• _Work request_:
Restate the data below word for word. Leave the images out.

• _Data provided_:
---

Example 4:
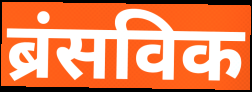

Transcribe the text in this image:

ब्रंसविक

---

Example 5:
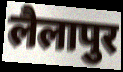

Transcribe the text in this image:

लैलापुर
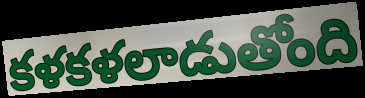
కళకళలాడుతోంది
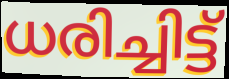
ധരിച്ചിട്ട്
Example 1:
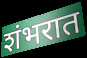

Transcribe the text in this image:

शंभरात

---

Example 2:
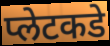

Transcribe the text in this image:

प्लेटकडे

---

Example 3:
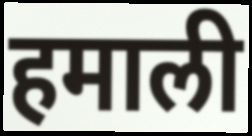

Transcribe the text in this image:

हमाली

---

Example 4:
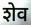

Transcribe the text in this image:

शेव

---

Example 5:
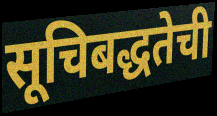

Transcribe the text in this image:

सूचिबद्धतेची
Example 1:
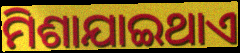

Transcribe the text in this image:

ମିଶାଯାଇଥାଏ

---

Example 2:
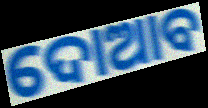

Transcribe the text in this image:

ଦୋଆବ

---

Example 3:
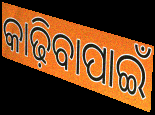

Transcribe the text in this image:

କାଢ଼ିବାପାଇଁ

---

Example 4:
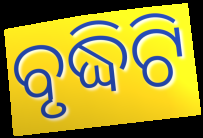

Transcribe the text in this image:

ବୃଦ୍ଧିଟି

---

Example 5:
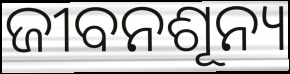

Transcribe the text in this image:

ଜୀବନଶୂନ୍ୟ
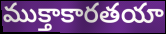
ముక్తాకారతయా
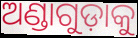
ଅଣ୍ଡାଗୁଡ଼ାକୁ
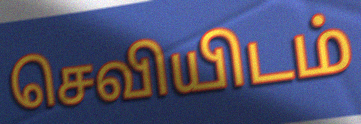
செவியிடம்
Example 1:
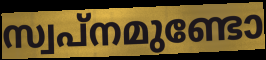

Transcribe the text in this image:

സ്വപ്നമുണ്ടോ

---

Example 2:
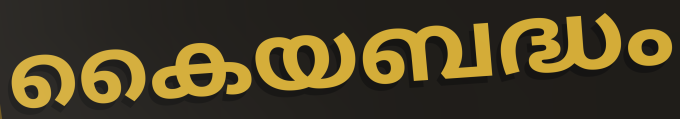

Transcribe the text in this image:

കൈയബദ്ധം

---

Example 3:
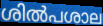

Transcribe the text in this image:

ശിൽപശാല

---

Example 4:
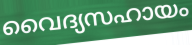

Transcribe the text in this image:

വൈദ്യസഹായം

• _Result for this exercise_:
---

Example 4:

Transcribe the text in this image:

ब्रंसविक

---

Example 5:

Transcribe the text in this image:

लैलापुर
కళకళలాడుతోంది
ധരിച്ചിട്ട്
Example 1:

Transcribe the text in this image:

शंभरात

---

Example 2:

Transcribe the text in this image:

प्लेटकडे

---

Example 3:

Transcribe the text in this image:

हमाली

---

Example 4:

Transcribe the text in this image:

शेव

---

Example 5:

Transcribe the text in this image:

सूचिबद्धतेची
Example 1:

Transcribe the text in this image:

ମିଶାଯାଇଥାଏ

---

Example 2:

Transcribe the text in this image:

ଦୋଆବ

---

Example 3:

Transcribe the text in this image:

କାଢ଼ିବାପାଇଁ

---

Example 4:

Transcribe the text in this image:

ବୃଦ୍ଧିଟି

---

Example 5:

Transcribe the text in this image:

ଜୀବନଶୂନ୍ୟ
ముక్తాకారతయా
ଅଣ୍ଡାଗୁଡ଼ାକୁ
செவியிடம்
Example 1:

Transcribe the text in this image:

സ്വപ്നമുണ്ടോ

---

Example 2:

Transcribe the text in this image:

കൈയബദ്ധം

---

Example 3:

Transcribe the text in this image:

ശിൽപശാല

---

Example 4:

Transcribe the text in this image:

വൈദ്യസഹായം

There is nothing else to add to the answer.